La candorosa simpatía de Ricardo por Virginia había comenzado de la manera siguiente.
La familia trujillana estaba invitada una noche por la mujer del negociante para ir al teatro. A la hora señalada la familia bajó en grupo para reunirse a su amigo y entró en el principal.
Ricardo jugaba en el patio. Al ver pasar este grupo de personas cubiertas de bellos adornos y de vestidos ricos y brillantes, se quedó deslumbrado y sorprendido. Por curiosidad y por admiración el niño entró con la familia hasta el dormitorio de su madre.
Virginia se colocó ante el gran espejo de un ropero para arreglarse con más armonía el sencillo collar que adornaba su cuello de Venus. Dos luces, colocadas a los extremos, iluminaban su rostro con plena claridad.
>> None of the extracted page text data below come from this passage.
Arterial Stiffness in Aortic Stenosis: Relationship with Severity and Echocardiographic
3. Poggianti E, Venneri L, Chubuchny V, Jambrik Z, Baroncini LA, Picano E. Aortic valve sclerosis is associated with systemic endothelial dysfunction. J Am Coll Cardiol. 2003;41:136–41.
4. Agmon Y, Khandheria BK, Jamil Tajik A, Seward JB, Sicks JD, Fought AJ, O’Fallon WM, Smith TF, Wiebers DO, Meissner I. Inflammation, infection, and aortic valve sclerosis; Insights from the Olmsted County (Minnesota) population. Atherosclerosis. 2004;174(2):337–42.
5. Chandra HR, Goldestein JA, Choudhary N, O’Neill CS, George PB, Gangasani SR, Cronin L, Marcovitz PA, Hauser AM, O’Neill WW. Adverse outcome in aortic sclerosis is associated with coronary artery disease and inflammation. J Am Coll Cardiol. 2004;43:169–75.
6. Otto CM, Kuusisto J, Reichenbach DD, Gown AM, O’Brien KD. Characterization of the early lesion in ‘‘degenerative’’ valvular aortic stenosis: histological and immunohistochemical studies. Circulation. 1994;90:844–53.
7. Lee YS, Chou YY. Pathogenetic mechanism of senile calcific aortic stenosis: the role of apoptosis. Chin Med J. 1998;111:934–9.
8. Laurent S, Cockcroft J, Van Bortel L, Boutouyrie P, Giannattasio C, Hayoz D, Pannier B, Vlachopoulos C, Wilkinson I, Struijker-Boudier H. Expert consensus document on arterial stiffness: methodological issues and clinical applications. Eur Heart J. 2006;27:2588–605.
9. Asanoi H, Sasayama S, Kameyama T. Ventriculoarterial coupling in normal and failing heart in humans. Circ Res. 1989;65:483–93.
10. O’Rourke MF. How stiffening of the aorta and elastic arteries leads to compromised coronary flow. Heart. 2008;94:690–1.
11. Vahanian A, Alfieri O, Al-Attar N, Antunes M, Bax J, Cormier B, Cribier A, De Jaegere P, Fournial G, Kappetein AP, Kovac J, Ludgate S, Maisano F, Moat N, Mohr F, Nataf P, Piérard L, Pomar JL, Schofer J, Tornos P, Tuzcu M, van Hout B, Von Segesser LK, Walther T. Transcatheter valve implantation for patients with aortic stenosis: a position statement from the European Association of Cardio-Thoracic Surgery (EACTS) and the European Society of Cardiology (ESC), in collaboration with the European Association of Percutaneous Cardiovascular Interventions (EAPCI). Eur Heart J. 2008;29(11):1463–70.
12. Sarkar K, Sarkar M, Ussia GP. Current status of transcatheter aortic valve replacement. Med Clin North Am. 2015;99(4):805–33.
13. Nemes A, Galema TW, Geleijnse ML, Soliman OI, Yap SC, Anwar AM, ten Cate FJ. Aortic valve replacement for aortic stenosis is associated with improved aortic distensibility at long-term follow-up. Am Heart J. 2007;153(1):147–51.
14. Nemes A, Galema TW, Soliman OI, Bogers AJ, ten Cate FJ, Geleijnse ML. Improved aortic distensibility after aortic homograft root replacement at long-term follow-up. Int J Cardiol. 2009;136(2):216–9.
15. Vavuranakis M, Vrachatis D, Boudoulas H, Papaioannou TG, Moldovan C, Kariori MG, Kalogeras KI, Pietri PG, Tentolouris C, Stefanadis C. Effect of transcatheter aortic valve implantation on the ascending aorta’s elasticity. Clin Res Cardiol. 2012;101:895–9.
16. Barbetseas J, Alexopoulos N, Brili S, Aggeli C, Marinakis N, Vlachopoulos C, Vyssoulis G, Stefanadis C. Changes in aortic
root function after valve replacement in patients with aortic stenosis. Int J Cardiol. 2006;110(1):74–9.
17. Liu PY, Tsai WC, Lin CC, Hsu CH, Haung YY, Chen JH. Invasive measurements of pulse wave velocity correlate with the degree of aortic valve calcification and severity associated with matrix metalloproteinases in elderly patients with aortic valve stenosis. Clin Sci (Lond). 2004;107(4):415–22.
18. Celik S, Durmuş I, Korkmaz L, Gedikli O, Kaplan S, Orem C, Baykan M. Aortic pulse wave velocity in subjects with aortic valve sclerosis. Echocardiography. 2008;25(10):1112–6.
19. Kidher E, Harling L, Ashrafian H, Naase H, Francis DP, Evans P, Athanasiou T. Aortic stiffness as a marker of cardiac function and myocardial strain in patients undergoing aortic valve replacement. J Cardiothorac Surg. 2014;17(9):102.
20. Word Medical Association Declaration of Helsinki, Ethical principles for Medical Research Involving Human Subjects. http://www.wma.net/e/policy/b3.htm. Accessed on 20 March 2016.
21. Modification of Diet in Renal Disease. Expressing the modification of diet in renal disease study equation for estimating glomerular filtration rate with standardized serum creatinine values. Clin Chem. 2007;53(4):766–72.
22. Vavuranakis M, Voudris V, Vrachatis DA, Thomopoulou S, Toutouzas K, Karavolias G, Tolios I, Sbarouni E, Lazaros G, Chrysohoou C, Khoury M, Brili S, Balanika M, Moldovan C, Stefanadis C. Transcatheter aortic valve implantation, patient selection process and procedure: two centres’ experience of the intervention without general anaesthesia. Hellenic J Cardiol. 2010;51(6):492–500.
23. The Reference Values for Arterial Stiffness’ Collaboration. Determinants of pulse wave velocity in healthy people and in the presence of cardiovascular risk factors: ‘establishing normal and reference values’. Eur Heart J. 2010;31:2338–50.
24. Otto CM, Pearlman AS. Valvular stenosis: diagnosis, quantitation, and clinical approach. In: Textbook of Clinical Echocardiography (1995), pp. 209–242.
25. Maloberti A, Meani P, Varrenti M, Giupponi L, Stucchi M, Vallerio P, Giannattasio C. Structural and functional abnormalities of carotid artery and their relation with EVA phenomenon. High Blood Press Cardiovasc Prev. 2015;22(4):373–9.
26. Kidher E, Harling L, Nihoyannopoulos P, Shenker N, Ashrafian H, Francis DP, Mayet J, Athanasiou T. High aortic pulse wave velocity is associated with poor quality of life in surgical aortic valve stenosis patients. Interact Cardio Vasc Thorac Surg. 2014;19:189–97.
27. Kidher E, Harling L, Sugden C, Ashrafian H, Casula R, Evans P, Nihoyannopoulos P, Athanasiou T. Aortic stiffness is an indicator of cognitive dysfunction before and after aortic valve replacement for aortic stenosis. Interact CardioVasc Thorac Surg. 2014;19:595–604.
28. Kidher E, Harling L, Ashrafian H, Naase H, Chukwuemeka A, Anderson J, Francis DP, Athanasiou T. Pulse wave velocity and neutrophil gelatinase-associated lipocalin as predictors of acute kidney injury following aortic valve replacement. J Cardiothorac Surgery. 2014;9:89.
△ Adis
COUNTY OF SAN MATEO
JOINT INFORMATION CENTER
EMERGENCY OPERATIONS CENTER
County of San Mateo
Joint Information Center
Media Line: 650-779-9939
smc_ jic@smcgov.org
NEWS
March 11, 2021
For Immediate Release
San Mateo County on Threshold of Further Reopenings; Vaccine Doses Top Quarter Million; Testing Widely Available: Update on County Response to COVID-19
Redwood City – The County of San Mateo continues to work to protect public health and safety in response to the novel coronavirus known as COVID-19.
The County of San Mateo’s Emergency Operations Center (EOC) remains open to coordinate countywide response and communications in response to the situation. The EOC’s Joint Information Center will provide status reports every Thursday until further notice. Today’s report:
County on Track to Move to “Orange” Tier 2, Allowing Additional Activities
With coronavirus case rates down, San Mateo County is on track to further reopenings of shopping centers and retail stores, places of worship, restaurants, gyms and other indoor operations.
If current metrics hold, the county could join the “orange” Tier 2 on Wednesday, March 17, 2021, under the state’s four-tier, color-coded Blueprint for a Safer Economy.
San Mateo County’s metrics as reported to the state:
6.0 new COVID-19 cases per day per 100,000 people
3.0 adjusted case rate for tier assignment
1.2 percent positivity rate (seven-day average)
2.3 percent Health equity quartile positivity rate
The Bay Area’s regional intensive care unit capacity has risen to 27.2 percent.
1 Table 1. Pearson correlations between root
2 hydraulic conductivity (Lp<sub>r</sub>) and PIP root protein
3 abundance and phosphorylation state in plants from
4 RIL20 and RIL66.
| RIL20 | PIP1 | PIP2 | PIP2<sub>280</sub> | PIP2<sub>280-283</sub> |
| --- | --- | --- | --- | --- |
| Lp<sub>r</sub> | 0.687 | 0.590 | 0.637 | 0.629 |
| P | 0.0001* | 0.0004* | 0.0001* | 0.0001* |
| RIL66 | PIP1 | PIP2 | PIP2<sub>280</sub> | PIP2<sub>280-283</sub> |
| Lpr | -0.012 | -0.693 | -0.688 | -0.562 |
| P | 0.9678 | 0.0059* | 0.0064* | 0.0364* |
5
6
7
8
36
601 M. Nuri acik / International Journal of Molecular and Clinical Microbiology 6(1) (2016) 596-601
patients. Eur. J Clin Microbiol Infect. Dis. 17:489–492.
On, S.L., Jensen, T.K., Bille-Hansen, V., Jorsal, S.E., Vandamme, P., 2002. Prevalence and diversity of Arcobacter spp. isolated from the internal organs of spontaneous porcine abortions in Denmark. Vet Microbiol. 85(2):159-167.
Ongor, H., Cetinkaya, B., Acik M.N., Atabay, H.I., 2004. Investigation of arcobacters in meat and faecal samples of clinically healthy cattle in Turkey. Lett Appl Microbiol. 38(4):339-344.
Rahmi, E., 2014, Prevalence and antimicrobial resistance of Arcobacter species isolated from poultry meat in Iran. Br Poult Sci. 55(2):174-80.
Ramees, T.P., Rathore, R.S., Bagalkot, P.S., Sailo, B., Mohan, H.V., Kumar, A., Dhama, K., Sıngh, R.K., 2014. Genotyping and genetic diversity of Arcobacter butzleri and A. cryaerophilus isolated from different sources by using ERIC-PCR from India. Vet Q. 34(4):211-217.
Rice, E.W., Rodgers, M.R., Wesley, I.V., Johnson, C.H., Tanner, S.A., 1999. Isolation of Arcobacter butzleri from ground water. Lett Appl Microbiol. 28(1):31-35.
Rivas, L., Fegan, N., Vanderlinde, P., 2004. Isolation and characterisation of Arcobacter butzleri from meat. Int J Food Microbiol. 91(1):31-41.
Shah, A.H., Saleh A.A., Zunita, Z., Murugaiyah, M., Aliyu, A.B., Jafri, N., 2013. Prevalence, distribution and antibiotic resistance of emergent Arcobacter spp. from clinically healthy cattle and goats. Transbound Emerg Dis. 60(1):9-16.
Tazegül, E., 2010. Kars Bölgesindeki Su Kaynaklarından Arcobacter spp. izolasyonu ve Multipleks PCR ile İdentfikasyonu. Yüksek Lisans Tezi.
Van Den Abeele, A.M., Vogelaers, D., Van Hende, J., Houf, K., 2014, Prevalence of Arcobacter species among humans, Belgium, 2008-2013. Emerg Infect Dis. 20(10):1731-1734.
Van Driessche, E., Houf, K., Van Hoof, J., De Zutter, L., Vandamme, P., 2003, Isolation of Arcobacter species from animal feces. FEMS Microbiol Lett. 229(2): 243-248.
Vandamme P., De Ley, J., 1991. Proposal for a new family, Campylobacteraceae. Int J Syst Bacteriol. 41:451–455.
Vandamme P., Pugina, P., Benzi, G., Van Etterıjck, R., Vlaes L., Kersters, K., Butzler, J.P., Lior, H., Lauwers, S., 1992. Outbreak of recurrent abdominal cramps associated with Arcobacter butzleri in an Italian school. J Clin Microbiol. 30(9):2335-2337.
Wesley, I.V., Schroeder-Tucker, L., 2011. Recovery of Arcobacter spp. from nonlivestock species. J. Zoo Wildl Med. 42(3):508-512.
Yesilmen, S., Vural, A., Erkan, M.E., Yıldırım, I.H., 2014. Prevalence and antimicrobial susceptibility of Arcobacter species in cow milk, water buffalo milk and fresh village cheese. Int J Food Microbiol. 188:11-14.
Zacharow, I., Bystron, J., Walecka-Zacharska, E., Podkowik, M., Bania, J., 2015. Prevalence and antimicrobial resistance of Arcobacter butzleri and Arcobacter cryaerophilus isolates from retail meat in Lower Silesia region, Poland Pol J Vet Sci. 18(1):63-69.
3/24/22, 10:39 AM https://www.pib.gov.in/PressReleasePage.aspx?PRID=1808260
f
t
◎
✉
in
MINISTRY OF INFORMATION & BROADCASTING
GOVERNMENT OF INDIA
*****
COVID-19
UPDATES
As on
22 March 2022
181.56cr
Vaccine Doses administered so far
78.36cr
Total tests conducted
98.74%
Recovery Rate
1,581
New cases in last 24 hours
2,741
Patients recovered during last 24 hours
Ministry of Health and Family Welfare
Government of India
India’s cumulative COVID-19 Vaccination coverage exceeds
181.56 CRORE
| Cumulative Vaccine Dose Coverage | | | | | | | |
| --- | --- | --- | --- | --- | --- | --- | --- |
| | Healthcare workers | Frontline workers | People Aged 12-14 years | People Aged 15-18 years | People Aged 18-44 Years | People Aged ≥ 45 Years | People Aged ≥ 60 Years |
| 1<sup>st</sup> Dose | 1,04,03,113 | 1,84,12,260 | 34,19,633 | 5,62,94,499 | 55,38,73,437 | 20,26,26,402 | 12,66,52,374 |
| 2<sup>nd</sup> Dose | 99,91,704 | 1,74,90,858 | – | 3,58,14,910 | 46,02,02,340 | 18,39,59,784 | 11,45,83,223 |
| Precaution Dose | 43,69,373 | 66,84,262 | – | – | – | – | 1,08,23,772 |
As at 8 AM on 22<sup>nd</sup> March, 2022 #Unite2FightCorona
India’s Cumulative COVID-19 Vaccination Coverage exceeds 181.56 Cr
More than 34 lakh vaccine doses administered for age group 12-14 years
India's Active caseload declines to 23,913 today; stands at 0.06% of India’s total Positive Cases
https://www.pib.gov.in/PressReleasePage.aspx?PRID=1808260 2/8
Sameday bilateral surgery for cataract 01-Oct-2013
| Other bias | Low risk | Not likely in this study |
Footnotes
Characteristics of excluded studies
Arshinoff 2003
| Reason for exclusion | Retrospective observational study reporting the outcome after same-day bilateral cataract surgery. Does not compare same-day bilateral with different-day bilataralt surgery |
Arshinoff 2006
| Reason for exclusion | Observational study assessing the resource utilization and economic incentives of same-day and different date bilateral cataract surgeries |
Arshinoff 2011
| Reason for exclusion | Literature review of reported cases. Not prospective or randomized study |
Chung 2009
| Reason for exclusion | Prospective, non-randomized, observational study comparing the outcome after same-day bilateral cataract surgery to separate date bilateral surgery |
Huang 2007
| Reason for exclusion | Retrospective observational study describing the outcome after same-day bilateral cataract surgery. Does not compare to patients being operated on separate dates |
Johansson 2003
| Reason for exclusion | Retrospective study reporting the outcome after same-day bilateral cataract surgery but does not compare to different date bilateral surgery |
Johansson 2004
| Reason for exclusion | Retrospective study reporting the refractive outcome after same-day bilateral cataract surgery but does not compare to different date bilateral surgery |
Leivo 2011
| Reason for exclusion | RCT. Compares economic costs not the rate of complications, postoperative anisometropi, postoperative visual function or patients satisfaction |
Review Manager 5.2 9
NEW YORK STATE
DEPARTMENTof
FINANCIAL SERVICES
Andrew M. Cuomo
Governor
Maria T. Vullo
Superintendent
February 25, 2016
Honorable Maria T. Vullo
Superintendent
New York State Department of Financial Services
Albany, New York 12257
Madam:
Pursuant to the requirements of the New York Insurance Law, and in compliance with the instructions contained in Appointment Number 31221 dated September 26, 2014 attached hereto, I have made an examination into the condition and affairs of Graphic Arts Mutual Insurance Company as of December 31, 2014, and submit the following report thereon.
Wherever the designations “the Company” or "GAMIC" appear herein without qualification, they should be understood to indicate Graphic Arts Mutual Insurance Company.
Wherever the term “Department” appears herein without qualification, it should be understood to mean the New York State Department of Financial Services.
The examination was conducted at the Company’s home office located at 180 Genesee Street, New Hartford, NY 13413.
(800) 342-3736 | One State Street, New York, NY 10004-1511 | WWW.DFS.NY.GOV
Ricardo se encontraba detrás de ella y se había quedado contemplando en una actitud de éxtasis la imagen de la bella provinciana reflejada en el espejo. Un momento después se acercó a ella y tomando uno de los pliegues de su vestido, sin saber lo que hacía, le dijo con un acento lleno de gracia, de ternura y de humildad infantil:
-¡Qué linda estás, Virginia! ¿A dónde vas?
El tono indefinible con que fueron pronunciadas estas palabras produjo el estallido de una carcajada unánime.
Virginia desprendió su vestido de la mano del niño y le contestó con dulzura:
-Vamos al teatro.
Cuando Ricardo se acostó esa noche, preguntó a la a la criada que le acompañaba qué cosa era el teatro. La pobre criada, que tampoco lo sabía, le habló de un lugar resplandeciente de belleza donde se oía una música celestial.